Während der Probezeit kann das Berufsausbildungsverhältnis jederzeit ohne Einhalten einer Kündigungsfrist gekündigt werden (§ 22 Abs. 1 BBiG). Diese Möglichkeit gilt sowohl für den Ausbildenden als auch für den Auszubildenden.

 
Hinweis

Die Dauer eines vorausgegangenen Praktikums ist – ungeachtet des Inhalts und der Zielsetzung des Praktikums – nicht auf die Probezeit in einem folgenden Berufsausbildungsverhältnis anzurechnen.[1]

Die Kündigung muss schriftlich erfolgen (§ 22 Abs. 3 BBiG), die Angabe von Kündigungsgründen ist jedoch nicht erforderlich. Lediglich dann, wenn der Ausbildende mit seiner Kündigung gegen die guten Sitten oder gegen Treu und Glauben verstößt, kann die Kündigung unwirksam sein.
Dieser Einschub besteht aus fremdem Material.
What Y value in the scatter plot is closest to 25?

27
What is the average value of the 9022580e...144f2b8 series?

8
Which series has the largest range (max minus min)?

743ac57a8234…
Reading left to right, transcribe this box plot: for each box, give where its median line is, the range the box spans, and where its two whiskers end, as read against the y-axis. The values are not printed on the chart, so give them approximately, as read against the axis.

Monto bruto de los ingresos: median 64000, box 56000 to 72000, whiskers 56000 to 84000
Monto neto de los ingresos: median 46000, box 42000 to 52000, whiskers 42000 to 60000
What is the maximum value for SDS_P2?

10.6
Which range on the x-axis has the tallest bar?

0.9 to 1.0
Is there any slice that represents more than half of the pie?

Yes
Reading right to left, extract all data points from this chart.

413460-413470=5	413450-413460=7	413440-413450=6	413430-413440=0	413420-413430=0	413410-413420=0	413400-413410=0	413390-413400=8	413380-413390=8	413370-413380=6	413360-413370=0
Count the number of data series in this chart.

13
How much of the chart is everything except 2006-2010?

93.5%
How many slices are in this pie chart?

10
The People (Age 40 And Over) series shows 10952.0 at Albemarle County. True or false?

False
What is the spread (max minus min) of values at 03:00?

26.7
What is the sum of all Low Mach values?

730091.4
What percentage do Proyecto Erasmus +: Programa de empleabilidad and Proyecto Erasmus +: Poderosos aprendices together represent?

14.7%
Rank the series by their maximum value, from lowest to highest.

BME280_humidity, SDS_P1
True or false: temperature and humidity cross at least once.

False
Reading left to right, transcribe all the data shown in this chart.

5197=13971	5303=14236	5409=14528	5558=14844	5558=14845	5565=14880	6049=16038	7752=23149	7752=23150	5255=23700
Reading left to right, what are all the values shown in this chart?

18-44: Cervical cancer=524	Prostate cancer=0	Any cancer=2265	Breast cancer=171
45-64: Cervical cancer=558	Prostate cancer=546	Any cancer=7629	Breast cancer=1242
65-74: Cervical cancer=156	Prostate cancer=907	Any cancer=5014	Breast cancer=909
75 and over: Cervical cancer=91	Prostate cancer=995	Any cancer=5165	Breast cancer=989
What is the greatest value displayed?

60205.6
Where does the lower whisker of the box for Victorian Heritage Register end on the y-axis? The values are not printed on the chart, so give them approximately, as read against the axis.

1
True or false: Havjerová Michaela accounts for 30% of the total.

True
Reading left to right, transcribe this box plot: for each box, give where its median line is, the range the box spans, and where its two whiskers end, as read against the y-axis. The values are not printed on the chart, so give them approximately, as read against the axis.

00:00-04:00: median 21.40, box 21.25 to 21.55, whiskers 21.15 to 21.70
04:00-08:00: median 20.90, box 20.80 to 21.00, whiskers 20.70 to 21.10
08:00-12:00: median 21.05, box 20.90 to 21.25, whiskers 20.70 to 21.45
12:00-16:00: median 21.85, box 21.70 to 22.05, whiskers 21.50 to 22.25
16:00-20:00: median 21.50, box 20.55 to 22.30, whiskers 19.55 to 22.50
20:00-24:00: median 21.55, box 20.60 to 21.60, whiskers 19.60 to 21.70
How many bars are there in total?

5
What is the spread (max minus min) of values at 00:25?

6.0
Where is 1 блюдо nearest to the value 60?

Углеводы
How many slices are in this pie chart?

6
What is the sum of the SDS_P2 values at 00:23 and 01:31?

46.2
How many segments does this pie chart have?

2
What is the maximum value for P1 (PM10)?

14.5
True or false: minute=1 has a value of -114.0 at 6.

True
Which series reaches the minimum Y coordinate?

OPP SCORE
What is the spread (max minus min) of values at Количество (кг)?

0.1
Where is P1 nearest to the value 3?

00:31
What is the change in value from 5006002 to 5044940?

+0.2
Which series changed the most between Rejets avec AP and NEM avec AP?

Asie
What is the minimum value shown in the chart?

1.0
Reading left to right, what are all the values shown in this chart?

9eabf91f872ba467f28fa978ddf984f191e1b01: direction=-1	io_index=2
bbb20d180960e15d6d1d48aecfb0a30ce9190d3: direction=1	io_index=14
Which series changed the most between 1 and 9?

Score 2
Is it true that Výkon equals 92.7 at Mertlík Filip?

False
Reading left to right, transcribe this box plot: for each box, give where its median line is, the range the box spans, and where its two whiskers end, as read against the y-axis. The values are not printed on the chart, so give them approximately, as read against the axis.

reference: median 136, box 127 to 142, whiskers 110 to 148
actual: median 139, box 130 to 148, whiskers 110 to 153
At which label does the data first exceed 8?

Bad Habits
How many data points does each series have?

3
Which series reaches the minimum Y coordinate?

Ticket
Nach der Rechtsprechung des Bundesarbeitsgerichts handelt es sich bei der Kündigung während der Probezeit um eine entfristete ordentliche Kündigung. Gleichwohl ist die Vereinbarung einer Auslauffrist möglich, wenn dadurch keine zweckwidrige Bindung über das Ende der Probezeit hinaus bewirkt wird.[2]